Aim of the task: Turn everything from the line containing "Which range on" down to the final line into a numbered list, skipping blank lines and leaving out the pictures.
____
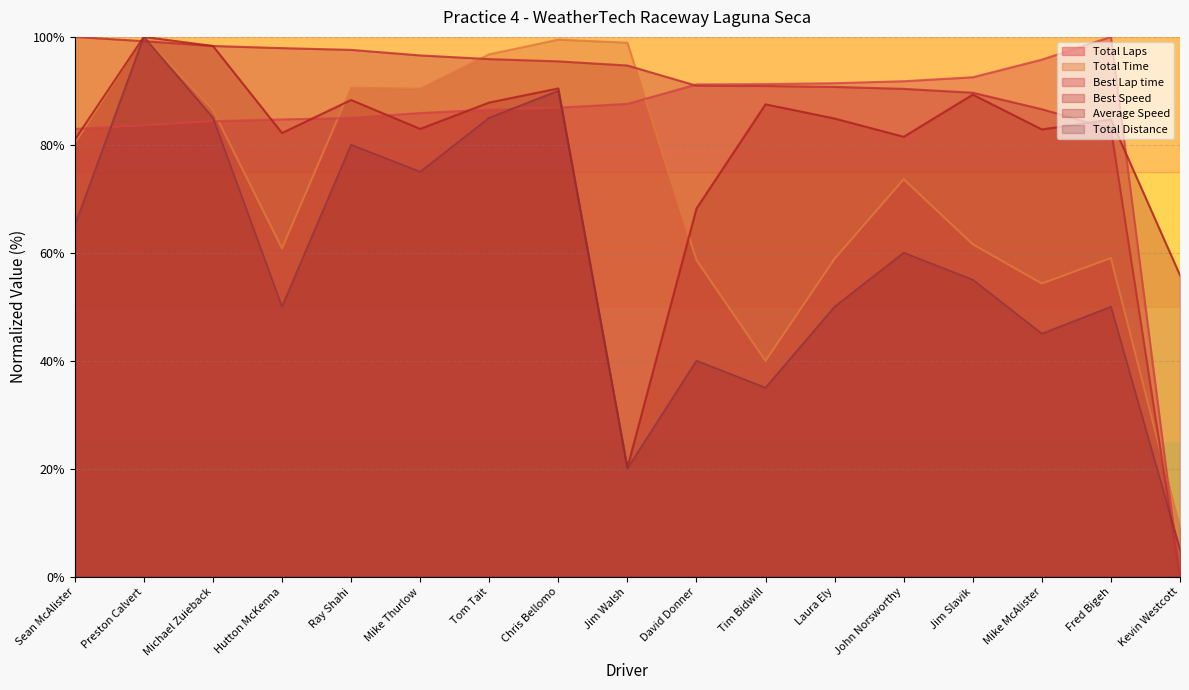

Where is the first local minimum for Total Time?

Hutton McKenna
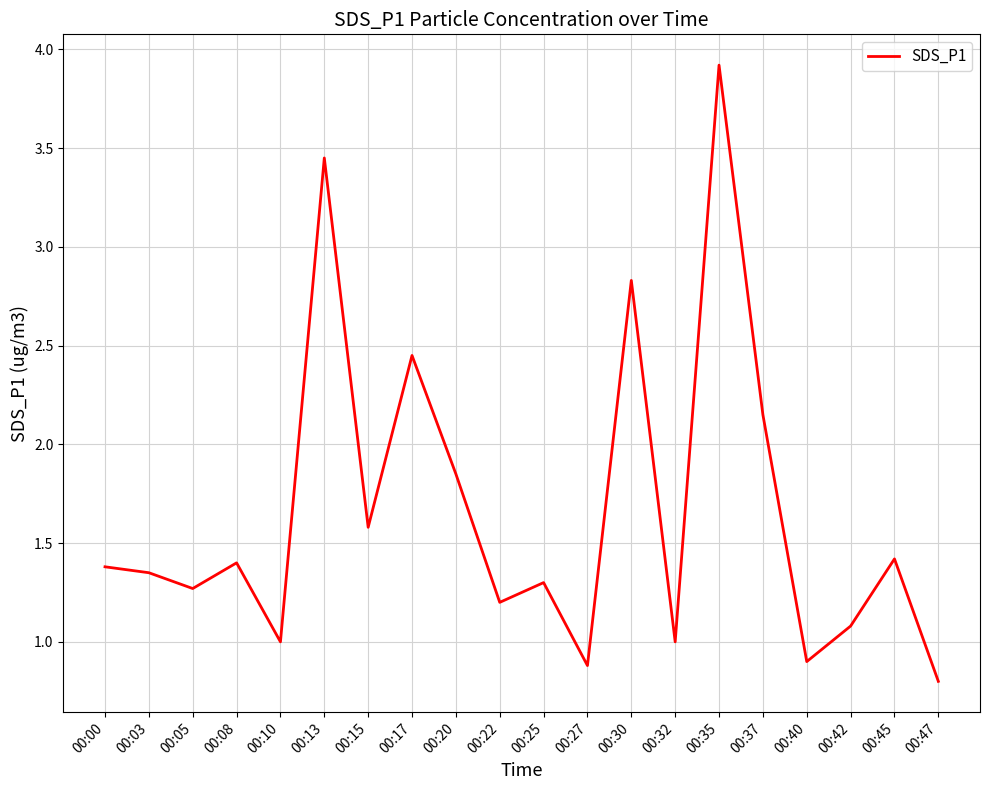

What is the greatest value displayed?

3.9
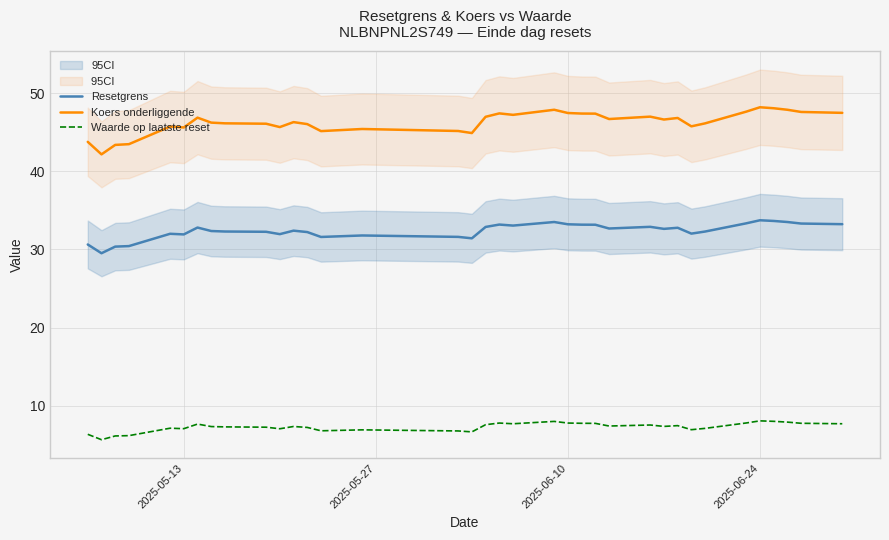

Reading right to left, what are all the values shown in this chart?

Resetgrens: 33.2	33.3	33.5	33.6	33.7	33.3	32.3	32.0	32.8	32.6	32.9	32.7	33.2	33.2	33.2	33.5	33.0	33.2	32.9	31.4	31.6	31.8	31.6	32.2	32.4	32.0	32.3	32.3	32.4	32.8	31.9	32.0	30.4	30.4	29.5	30.6
Koers onderliggende: 47.5	47.6	47.9	48.1	48.2	47.6	46.1	45.7	46.8	46.6	47.0	46.7	47.4	47.4	47.5	47.9	47.2	47.4	47.0	44.9	45.1	45.4	45.1	46.0	46.3	45.6	46.1	46.1	46.2	46.9	45.6	45.7	43.5	43.4	42.2	43.8
Waarde op laatste reset: 7.7	7.8	7.9	8.0	8.1	7.8	7.1	6.9	7.5	7.4	7.5	7.4	7.8	7.8	7.8	8.0	7.7	7.8	7.6	6.7	6.8	6.9	6.8	7.2	7.3	7.1	7.3	7.3	7.3	7.7	7.1	7.1	6.2	6.1	5.7	6.3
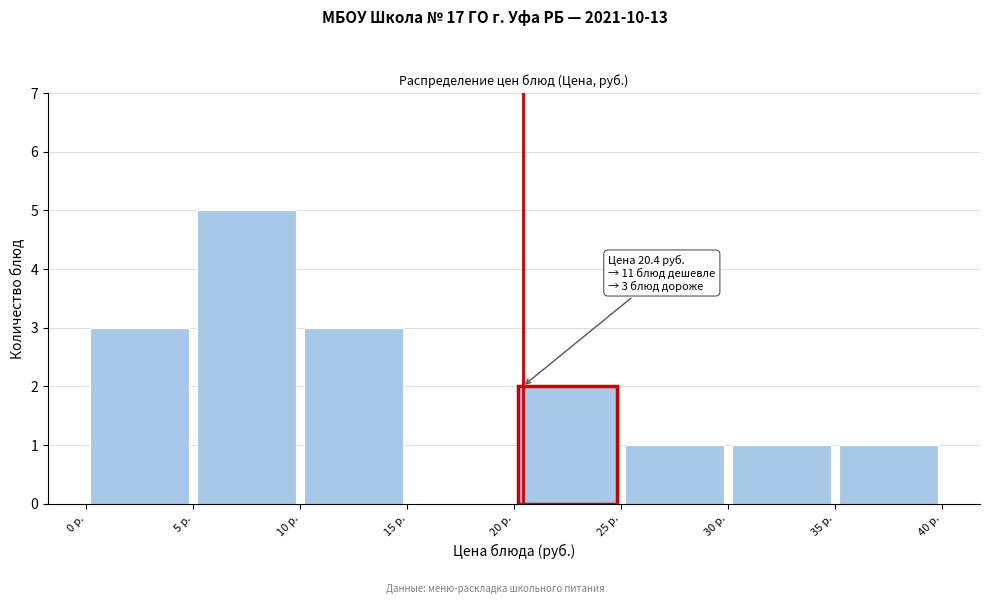

Which range on the x-axis has the tallest bar?

5 to 10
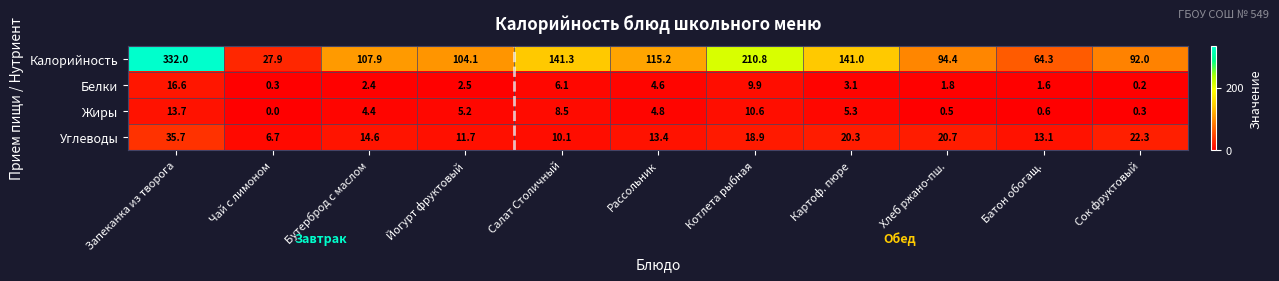

Is it true that Белки equals 13.9 at Котлета рыбная?

False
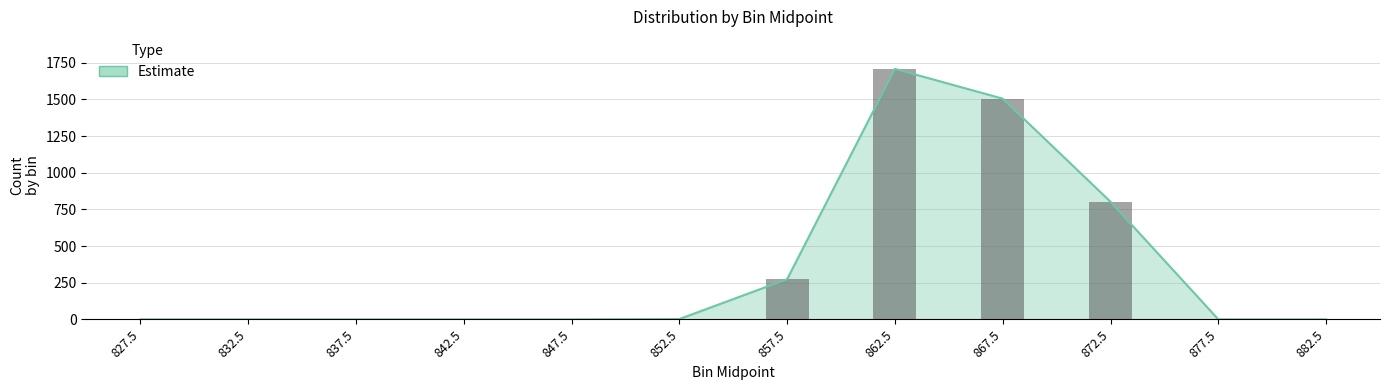

What is the average value?

358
____
Written response:
1. Which range on the x-axis has the tallest bar?
2. 5 to 10
3. Is it true that Белки equals 13.9 at Котлета рыбная?
4. False
5. What is the average value?
6. 358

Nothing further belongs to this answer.